Quando a noite desce, a sabedoria emerge. A escuridão é o momento da revelação. Estamos falando do acidente que tirou a vida do jornalista Ricardo Boechat, da Rede Bandeirantes, aos 66 anos . É de impressionar a extensão da sua popularidade, representada por um grande número de seguidores em todo o Brasil. Poucos haviam percebido.  

           Nascido na Argentina e criado por aqui, depois de conviver , na condição de repórter e comentarista, com diversos públicos dos jornais, da televisão e do rádio,  Boechat terminou captando a alma do brasileiro: o espírito nacional levemente irônico, sua graça, as angústias tragicômicas e a provincianidade diante das modernidades latentes..

          Temido pelos transgressores do mundo político, era amado pelo cidadão. A escuridão de sua morte desnudou o reconhecimento da sabedoria que o acompanhava no relacionamento com a população. Todos o assistiam e, um grande número de ouvintes e telespectadores seguiam quase religiosamente suas críticas e observações, de estilo descontraído, mas veementes.

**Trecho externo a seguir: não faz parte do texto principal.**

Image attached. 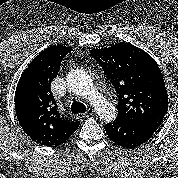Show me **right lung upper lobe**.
Returning <instances> with one entry per match:
<instances>
[{
	"label": "right lung upper lobe",
	"mask_w": 178,
	"mask_h": 178,
	"mask_svg": "<svg viewBox=\"0 0 178 178\" xmlns=\"http://www.w3.org/2000/svg\"><path fill=\"white\" fill-rule=\"evenodd\" d=\"M71 47L50 46L28 65L15 94V111L23 131L40 145L56 147L76 131L78 122L62 115L51 93V82Z\"/></svg>",
	"instance_id": "right-lung-upper-lobe-1"
}]
</instances>
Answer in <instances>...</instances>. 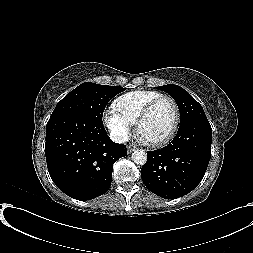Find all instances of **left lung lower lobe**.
<instances>
[{"mask_svg": "<svg viewBox=\"0 0 253 253\" xmlns=\"http://www.w3.org/2000/svg\"><path fill=\"white\" fill-rule=\"evenodd\" d=\"M212 129L207 118L190 119L179 126L172 142L147 152L141 169L145 186L154 194L178 198L201 182L211 157Z\"/></svg>", "mask_w": 253, "mask_h": 253, "instance_id": "left-lung-lower-lobe-1", "label": "left lung lower lobe"}]
</instances>
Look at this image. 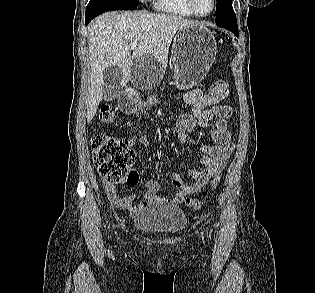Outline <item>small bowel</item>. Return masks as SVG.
Segmentation results:
<instances>
[{
	"label": "small bowel",
	"mask_w": 315,
	"mask_h": 293,
	"mask_svg": "<svg viewBox=\"0 0 315 293\" xmlns=\"http://www.w3.org/2000/svg\"><path fill=\"white\" fill-rule=\"evenodd\" d=\"M229 94L223 92L203 93L199 88L192 89L184 94V101L192 106L191 114H182L176 121V131L180 142H185L196 127L204 129L213 144H201L198 151L201 154L203 169H190L189 174L194 179L192 184L183 182L179 174H174L172 184L178 189L171 198L158 196L160 183L156 178L147 181L143 188L142 200L135 203V196L118 195L116 187L103 183L104 190L110 203L117 208L126 209L133 216L153 203H169L177 205L184 199L201 190L213 176L220 174L226 161L233 151L232 134L228 129V122L232 116V108L219 104ZM130 146L140 143L149 146L150 140L146 136H132L128 139Z\"/></svg>",
	"instance_id": "obj_1"
}]
</instances>
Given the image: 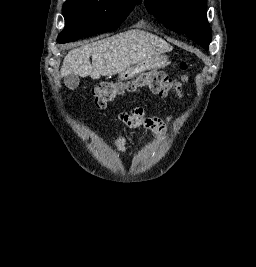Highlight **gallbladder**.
Segmentation results:
<instances>
[{"instance_id": "gallbladder-1", "label": "gallbladder", "mask_w": 256, "mask_h": 267, "mask_svg": "<svg viewBox=\"0 0 256 267\" xmlns=\"http://www.w3.org/2000/svg\"><path fill=\"white\" fill-rule=\"evenodd\" d=\"M64 84L69 90H75L80 84L79 76H76V74H69V76H66Z\"/></svg>"}]
</instances>
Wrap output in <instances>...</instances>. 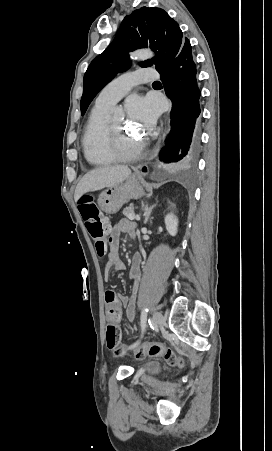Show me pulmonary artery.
<instances>
[{"label": "pulmonary artery", "mask_w": 272, "mask_h": 451, "mask_svg": "<svg viewBox=\"0 0 272 451\" xmlns=\"http://www.w3.org/2000/svg\"><path fill=\"white\" fill-rule=\"evenodd\" d=\"M156 74V71L150 65H142L138 70L131 68L127 74L120 76L102 90L96 99V103L101 105L114 104L124 98L134 85L139 83L147 85L153 79L155 80Z\"/></svg>", "instance_id": "pulmonary-artery-1"}]
</instances>
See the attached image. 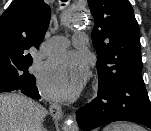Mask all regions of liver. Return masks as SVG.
<instances>
[{
    "label": "liver",
    "mask_w": 151,
    "mask_h": 131,
    "mask_svg": "<svg viewBox=\"0 0 151 131\" xmlns=\"http://www.w3.org/2000/svg\"><path fill=\"white\" fill-rule=\"evenodd\" d=\"M46 109L17 93L0 94V131H45Z\"/></svg>",
    "instance_id": "1"
}]
</instances>
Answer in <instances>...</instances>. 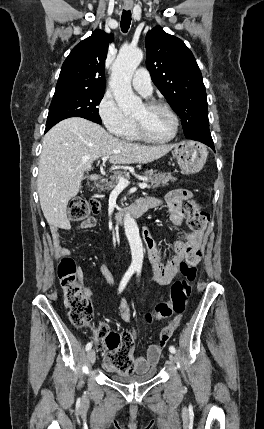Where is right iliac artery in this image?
<instances>
[{
	"label": "right iliac artery",
	"instance_id": "obj_1",
	"mask_svg": "<svg viewBox=\"0 0 264 429\" xmlns=\"http://www.w3.org/2000/svg\"><path fill=\"white\" fill-rule=\"evenodd\" d=\"M134 272H135L134 268H129L127 270V272L125 273L124 277L122 278V280L120 282L119 289H118L119 293H121L123 291L127 282L129 281V279L131 278V276L133 275ZM91 347H92V343L91 342L87 343L86 351H89L91 349Z\"/></svg>",
	"mask_w": 264,
	"mask_h": 429
}]
</instances>
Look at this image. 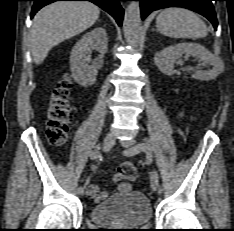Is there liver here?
Instances as JSON below:
<instances>
[{
    "instance_id": "obj_1",
    "label": "liver",
    "mask_w": 234,
    "mask_h": 231,
    "mask_svg": "<svg viewBox=\"0 0 234 231\" xmlns=\"http://www.w3.org/2000/svg\"><path fill=\"white\" fill-rule=\"evenodd\" d=\"M99 14V8L91 2L62 1L42 8L35 15L30 31L31 52L36 65L44 61L54 46L91 27Z\"/></svg>"
}]
</instances>
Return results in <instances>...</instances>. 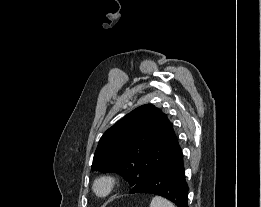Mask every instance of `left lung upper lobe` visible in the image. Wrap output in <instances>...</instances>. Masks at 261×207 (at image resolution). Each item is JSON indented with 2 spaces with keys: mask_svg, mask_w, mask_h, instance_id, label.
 Returning <instances> with one entry per match:
<instances>
[{
  "mask_svg": "<svg viewBox=\"0 0 261 207\" xmlns=\"http://www.w3.org/2000/svg\"><path fill=\"white\" fill-rule=\"evenodd\" d=\"M181 152L167 115L146 104L125 115L103 134L91 168L103 173L116 172L134 187Z\"/></svg>",
  "mask_w": 261,
  "mask_h": 207,
  "instance_id": "left-lung-upper-lobe-1",
  "label": "left lung upper lobe"
}]
</instances>
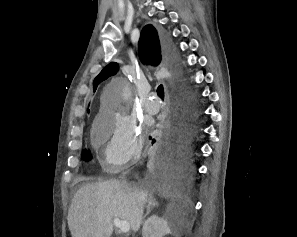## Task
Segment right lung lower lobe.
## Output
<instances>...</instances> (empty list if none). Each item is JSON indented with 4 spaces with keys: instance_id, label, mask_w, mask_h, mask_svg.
<instances>
[{
    "instance_id": "1",
    "label": "right lung lower lobe",
    "mask_w": 297,
    "mask_h": 237,
    "mask_svg": "<svg viewBox=\"0 0 297 237\" xmlns=\"http://www.w3.org/2000/svg\"><path fill=\"white\" fill-rule=\"evenodd\" d=\"M164 46L166 53L171 54L168 38H164ZM188 125L189 121L179 118L165 159L160 167L161 176H172L189 168L188 134L186 129ZM154 142L155 140L152 139V143Z\"/></svg>"
}]
</instances>
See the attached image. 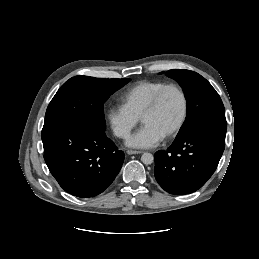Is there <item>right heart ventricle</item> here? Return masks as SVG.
Wrapping results in <instances>:
<instances>
[{
  "mask_svg": "<svg viewBox=\"0 0 259 259\" xmlns=\"http://www.w3.org/2000/svg\"><path fill=\"white\" fill-rule=\"evenodd\" d=\"M165 85L167 82L161 80L140 81L123 94V106L134 116L140 118L157 92Z\"/></svg>",
  "mask_w": 259,
  "mask_h": 259,
  "instance_id": "right-heart-ventricle-1",
  "label": "right heart ventricle"
}]
</instances>
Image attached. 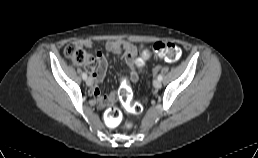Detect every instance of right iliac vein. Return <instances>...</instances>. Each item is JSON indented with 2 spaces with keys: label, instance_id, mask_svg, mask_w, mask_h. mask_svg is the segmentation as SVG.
I'll return each instance as SVG.
<instances>
[{
  "label": "right iliac vein",
  "instance_id": "right-iliac-vein-1",
  "mask_svg": "<svg viewBox=\"0 0 258 158\" xmlns=\"http://www.w3.org/2000/svg\"><path fill=\"white\" fill-rule=\"evenodd\" d=\"M86 84H87L88 86H91V85H92V79H91V77H89V78L86 79Z\"/></svg>",
  "mask_w": 258,
  "mask_h": 158
}]
</instances>
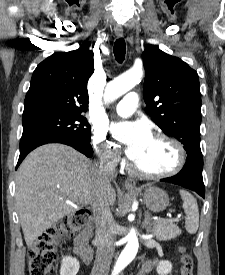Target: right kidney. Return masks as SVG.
<instances>
[{"mask_svg": "<svg viewBox=\"0 0 225 275\" xmlns=\"http://www.w3.org/2000/svg\"><path fill=\"white\" fill-rule=\"evenodd\" d=\"M79 261L71 256L63 257L60 275H76L79 271Z\"/></svg>", "mask_w": 225, "mask_h": 275, "instance_id": "ca27d5eb", "label": "right kidney"}]
</instances>
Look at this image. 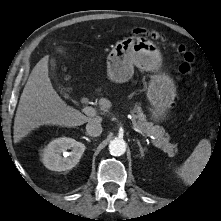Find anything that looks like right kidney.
Instances as JSON below:
<instances>
[{"mask_svg":"<svg viewBox=\"0 0 221 221\" xmlns=\"http://www.w3.org/2000/svg\"><path fill=\"white\" fill-rule=\"evenodd\" d=\"M71 149L70 152H67ZM85 151V145L72 138L62 137L51 141L43 153V164L54 171L72 169ZM63 155V156H62Z\"/></svg>","mask_w":221,"mask_h":221,"instance_id":"ca27d5eb","label":"right kidney"}]
</instances>
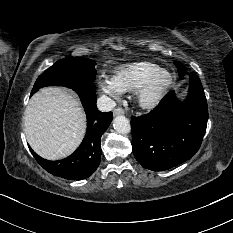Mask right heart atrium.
<instances>
[{"label": "right heart atrium", "mask_w": 233, "mask_h": 233, "mask_svg": "<svg viewBox=\"0 0 233 233\" xmlns=\"http://www.w3.org/2000/svg\"><path fill=\"white\" fill-rule=\"evenodd\" d=\"M100 90L110 96L111 98L118 100L123 94V91L118 87L114 78L102 75L98 82Z\"/></svg>", "instance_id": "obj_1"}]
</instances>
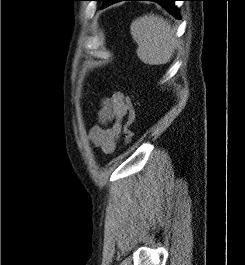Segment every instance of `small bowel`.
Masks as SVG:
<instances>
[{
    "label": "small bowel",
    "mask_w": 245,
    "mask_h": 265,
    "mask_svg": "<svg viewBox=\"0 0 245 265\" xmlns=\"http://www.w3.org/2000/svg\"><path fill=\"white\" fill-rule=\"evenodd\" d=\"M127 111L125 95L122 92L115 91L110 97L102 98L97 112V123L88 134L89 141L103 153H113L116 150L122 121ZM112 120L114 123L108 126Z\"/></svg>",
    "instance_id": "obj_1"
}]
</instances>
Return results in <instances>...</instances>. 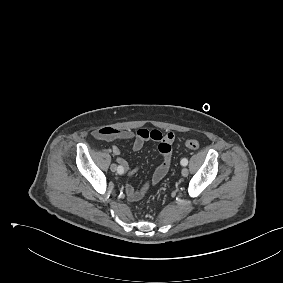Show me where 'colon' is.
<instances>
[{"instance_id": "1", "label": "colon", "mask_w": 283, "mask_h": 283, "mask_svg": "<svg viewBox=\"0 0 283 283\" xmlns=\"http://www.w3.org/2000/svg\"><path fill=\"white\" fill-rule=\"evenodd\" d=\"M184 144L187 148L192 150H197L200 147L199 142L195 139H186L184 141Z\"/></svg>"}]
</instances>
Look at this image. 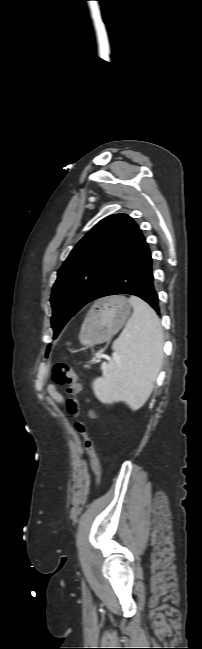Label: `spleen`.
Returning a JSON list of instances; mask_svg holds the SVG:
<instances>
[{
	"instance_id": "3e777b00",
	"label": "spleen",
	"mask_w": 202,
	"mask_h": 649,
	"mask_svg": "<svg viewBox=\"0 0 202 649\" xmlns=\"http://www.w3.org/2000/svg\"><path fill=\"white\" fill-rule=\"evenodd\" d=\"M134 308L125 329L114 341L116 356L101 378L94 380L96 397L105 403L124 400L133 410L148 400L163 357V330L155 311L131 296Z\"/></svg>"
}]
</instances>
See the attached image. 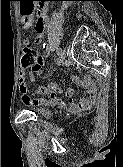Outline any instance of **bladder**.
<instances>
[{
    "label": "bladder",
    "mask_w": 123,
    "mask_h": 167,
    "mask_svg": "<svg viewBox=\"0 0 123 167\" xmlns=\"http://www.w3.org/2000/svg\"><path fill=\"white\" fill-rule=\"evenodd\" d=\"M31 110L44 117L48 116L49 114V110L42 105H36L32 107Z\"/></svg>",
    "instance_id": "bladder-1"
}]
</instances>
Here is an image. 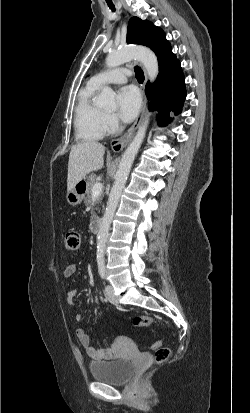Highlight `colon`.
<instances>
[{
    "mask_svg": "<svg viewBox=\"0 0 250 413\" xmlns=\"http://www.w3.org/2000/svg\"><path fill=\"white\" fill-rule=\"evenodd\" d=\"M81 245V238L78 232L69 231L64 238V247L69 252L77 251ZM133 325L136 327H146L155 322V318L152 316H135L132 319ZM150 349L155 350V361L157 363H163L169 359L171 355L170 348L163 346L162 341H156Z\"/></svg>",
    "mask_w": 250,
    "mask_h": 413,
    "instance_id": "1",
    "label": "colon"
}]
</instances>
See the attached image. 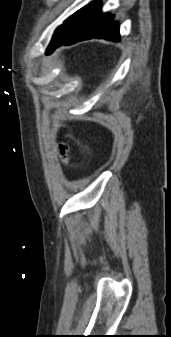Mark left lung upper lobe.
I'll use <instances>...</instances> for the list:
<instances>
[{
    "label": "left lung upper lobe",
    "mask_w": 171,
    "mask_h": 337,
    "mask_svg": "<svg viewBox=\"0 0 171 337\" xmlns=\"http://www.w3.org/2000/svg\"><path fill=\"white\" fill-rule=\"evenodd\" d=\"M84 8L78 10L75 12L73 15H71L67 20L64 21L62 25H60L57 30L55 31L52 40L49 44V47L47 48V54L52 53L56 45L63 40L66 36H68L76 24L78 23L82 13H83Z\"/></svg>",
    "instance_id": "left-lung-upper-lobe-1"
}]
</instances>
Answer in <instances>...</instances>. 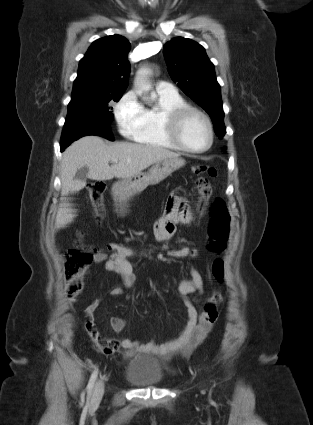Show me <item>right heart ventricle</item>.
<instances>
[{
  "label": "right heart ventricle",
  "instance_id": "obj_1",
  "mask_svg": "<svg viewBox=\"0 0 313 425\" xmlns=\"http://www.w3.org/2000/svg\"><path fill=\"white\" fill-rule=\"evenodd\" d=\"M178 94H166L156 90L155 104L144 108V125L133 137L136 142L158 148L181 150L168 136L164 117L169 111L185 106Z\"/></svg>",
  "mask_w": 313,
  "mask_h": 425
}]
</instances>
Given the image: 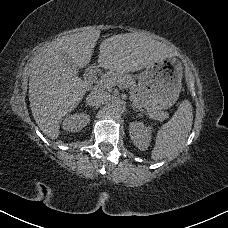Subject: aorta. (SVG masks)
Masks as SVG:
<instances>
[{
	"label": "aorta",
	"mask_w": 228,
	"mask_h": 228,
	"mask_svg": "<svg viewBox=\"0 0 228 228\" xmlns=\"http://www.w3.org/2000/svg\"><path fill=\"white\" fill-rule=\"evenodd\" d=\"M122 105L118 102H112L108 105V113L111 115H116L121 113Z\"/></svg>",
	"instance_id": "aorta-1"
}]
</instances>
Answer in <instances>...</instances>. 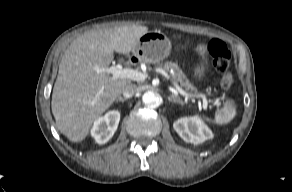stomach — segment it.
I'll list each match as a JSON object with an SVG mask.
<instances>
[{"instance_id":"stomach-1","label":"stomach","mask_w":292,"mask_h":192,"mask_svg":"<svg viewBox=\"0 0 292 192\" xmlns=\"http://www.w3.org/2000/svg\"><path fill=\"white\" fill-rule=\"evenodd\" d=\"M171 52V41L160 31H151L143 35L135 44L133 53L136 57L141 58L147 63H158L168 57ZM196 52L206 59V46L200 44L196 48ZM205 73L203 63L197 65L194 69V76L201 79Z\"/></svg>"}]
</instances>
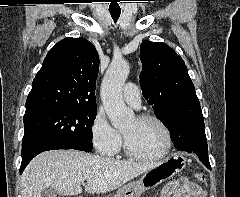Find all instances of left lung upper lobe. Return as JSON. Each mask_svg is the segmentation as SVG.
Returning <instances> with one entry per match:
<instances>
[{"mask_svg": "<svg viewBox=\"0 0 240 197\" xmlns=\"http://www.w3.org/2000/svg\"><path fill=\"white\" fill-rule=\"evenodd\" d=\"M140 50L143 96L171 134L181 128L185 120L203 117L183 59L165 43L143 41ZM204 149L192 147L189 151Z\"/></svg>", "mask_w": 240, "mask_h": 197, "instance_id": "1", "label": "left lung upper lobe"}]
</instances>
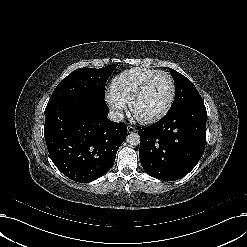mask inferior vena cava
Returning a JSON list of instances; mask_svg holds the SVG:
<instances>
[{
  "label": "inferior vena cava",
  "mask_w": 247,
  "mask_h": 247,
  "mask_svg": "<svg viewBox=\"0 0 247 247\" xmlns=\"http://www.w3.org/2000/svg\"><path fill=\"white\" fill-rule=\"evenodd\" d=\"M124 118V114L122 111L118 109H111L108 114V119L113 122H121Z\"/></svg>",
  "instance_id": "1"
}]
</instances>
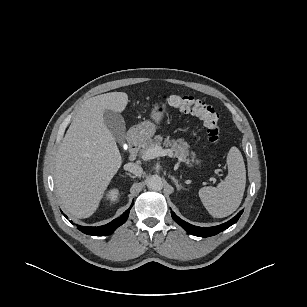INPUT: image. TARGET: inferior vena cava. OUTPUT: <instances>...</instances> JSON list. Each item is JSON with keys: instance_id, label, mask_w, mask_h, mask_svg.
Instances as JSON below:
<instances>
[{"instance_id": "obj_1", "label": "inferior vena cava", "mask_w": 307, "mask_h": 307, "mask_svg": "<svg viewBox=\"0 0 307 307\" xmlns=\"http://www.w3.org/2000/svg\"><path fill=\"white\" fill-rule=\"evenodd\" d=\"M124 169L136 175L137 177H141L143 173V169L141 166L135 163H127L124 165Z\"/></svg>"}]
</instances>
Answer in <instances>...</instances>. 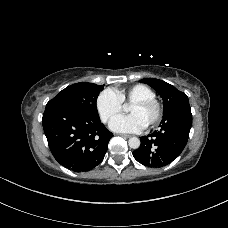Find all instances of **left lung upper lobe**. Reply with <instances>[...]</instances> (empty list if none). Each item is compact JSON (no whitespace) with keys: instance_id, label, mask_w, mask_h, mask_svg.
Masks as SVG:
<instances>
[{"instance_id":"left-lung-upper-lobe-1","label":"left lung upper lobe","mask_w":228,"mask_h":228,"mask_svg":"<svg viewBox=\"0 0 228 228\" xmlns=\"http://www.w3.org/2000/svg\"><path fill=\"white\" fill-rule=\"evenodd\" d=\"M140 82L146 83L154 88L162 97L164 102L163 117L173 115L176 121L181 119V106L189 105L185 93L177 90L171 84L155 78H145Z\"/></svg>"}]
</instances>
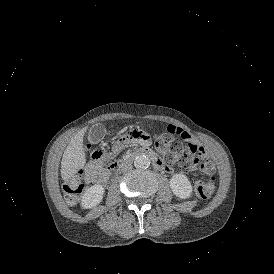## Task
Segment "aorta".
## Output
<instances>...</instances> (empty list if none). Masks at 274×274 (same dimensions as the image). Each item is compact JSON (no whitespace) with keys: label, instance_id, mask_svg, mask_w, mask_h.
Instances as JSON below:
<instances>
[{"label":"aorta","instance_id":"aorta-1","mask_svg":"<svg viewBox=\"0 0 274 274\" xmlns=\"http://www.w3.org/2000/svg\"><path fill=\"white\" fill-rule=\"evenodd\" d=\"M150 165V160L146 156H137L134 160V166L138 169H146Z\"/></svg>","mask_w":274,"mask_h":274}]
</instances>
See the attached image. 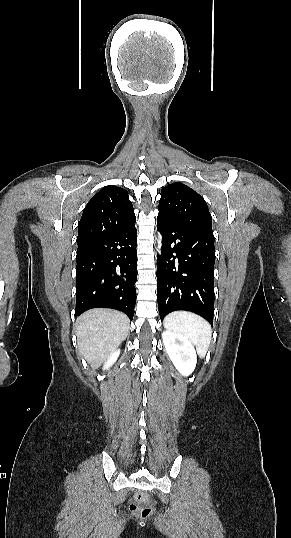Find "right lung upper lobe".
<instances>
[{
	"label": "right lung upper lobe",
	"mask_w": 291,
	"mask_h": 538,
	"mask_svg": "<svg viewBox=\"0 0 291 538\" xmlns=\"http://www.w3.org/2000/svg\"><path fill=\"white\" fill-rule=\"evenodd\" d=\"M136 217L128 193L105 186L87 203L79 222L77 244L83 245L134 225Z\"/></svg>",
	"instance_id": "obj_1"
}]
</instances>
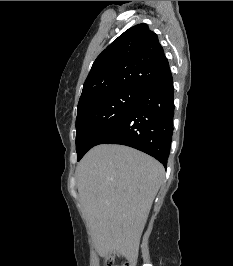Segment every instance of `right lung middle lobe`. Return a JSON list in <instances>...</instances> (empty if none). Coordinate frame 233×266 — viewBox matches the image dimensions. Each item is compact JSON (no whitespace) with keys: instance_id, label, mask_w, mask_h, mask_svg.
Here are the masks:
<instances>
[{"instance_id":"1","label":"right lung middle lobe","mask_w":233,"mask_h":266,"mask_svg":"<svg viewBox=\"0 0 233 266\" xmlns=\"http://www.w3.org/2000/svg\"><path fill=\"white\" fill-rule=\"evenodd\" d=\"M142 90L121 89L102 93L78 104L76 150L78 160L134 105Z\"/></svg>"}]
</instances>
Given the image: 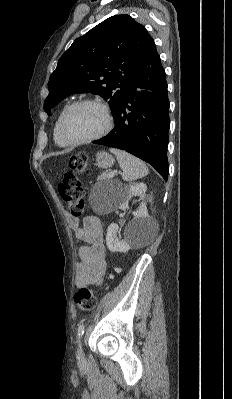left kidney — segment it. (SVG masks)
I'll return each instance as SVG.
<instances>
[{"mask_svg": "<svg viewBox=\"0 0 232 399\" xmlns=\"http://www.w3.org/2000/svg\"><path fill=\"white\" fill-rule=\"evenodd\" d=\"M146 190V184H135V182L124 188L120 209L129 207L128 201L134 198V196H139L142 201H140L138 209L133 211L134 217L127 225L124 239H120L117 235L119 229L117 223H110L108 225L106 241L110 251H128L133 245H138V243L145 241L146 237H148L151 229V221L144 201Z\"/></svg>", "mask_w": 232, "mask_h": 399, "instance_id": "5707ae66", "label": "left kidney"}]
</instances>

           No rádio, então, era imbatível. Sua comunicação com a população fluía, leve e solta . Lembrava Joelmir Betting.  Sabedoria e bom senso competiam, sim, com a comunicação nas redes sociais. Não mentia . O riso irônico refletia a sensação de indignação e impotência do cidadão .Ele e José Simão, com um “Me engana que gosto”,  gargalhavam, sem constrangimentos, nem censura, ante declarações ou iniciativas públicas protelatórias ou mentirosas amplamente veiculadas .

            Boechat carregava a sabedoria do homem comum. Era invejável a facilidade com que manejava o discurso jornalístico, que, por ser crítico, não deve e não pode subestimar jamais o sentido da autonomia existencial do indivíduo e o esforço do homem pela sobrevivência. Sua morte traz mais uma luz para os espaços dos clássicos estúdios e redações e seus e seus sombrios âncoras.  

Luiz Carlos Iasbeck

Doutor em Comunicação e Semiótica PUC/SP

5 a

Caro Aylê, não sou certamente o único que o lê, mas com certeza o q sempre o comenta. Também fiquei abismado com a unanimidade positiva em torno do carisma de Boechat. Debochado, Boechat reunia o que o carioca tem de mais precioso: a ironia, a critica e a visão bem humorada das tragédias sociais, políticas e econômicas do País. Mas tb como muitos cariocas, não era levado a sério. Por isso, seus esporros eram catárticos mas não surtiam resultados.Sequer era processado. Uma figura folclórica, amado em silêncio. Foi-se, deixando um vazio e muitas questões para o romântico jornalismo “das redações”, que definha a cada dia ao tempo em que busca espaços de arejamento. Boechat foi uma lição e merece um capítulo nas salas de aula dos cursos de jornalismo... que ainda sobrevivem às mídias digitais.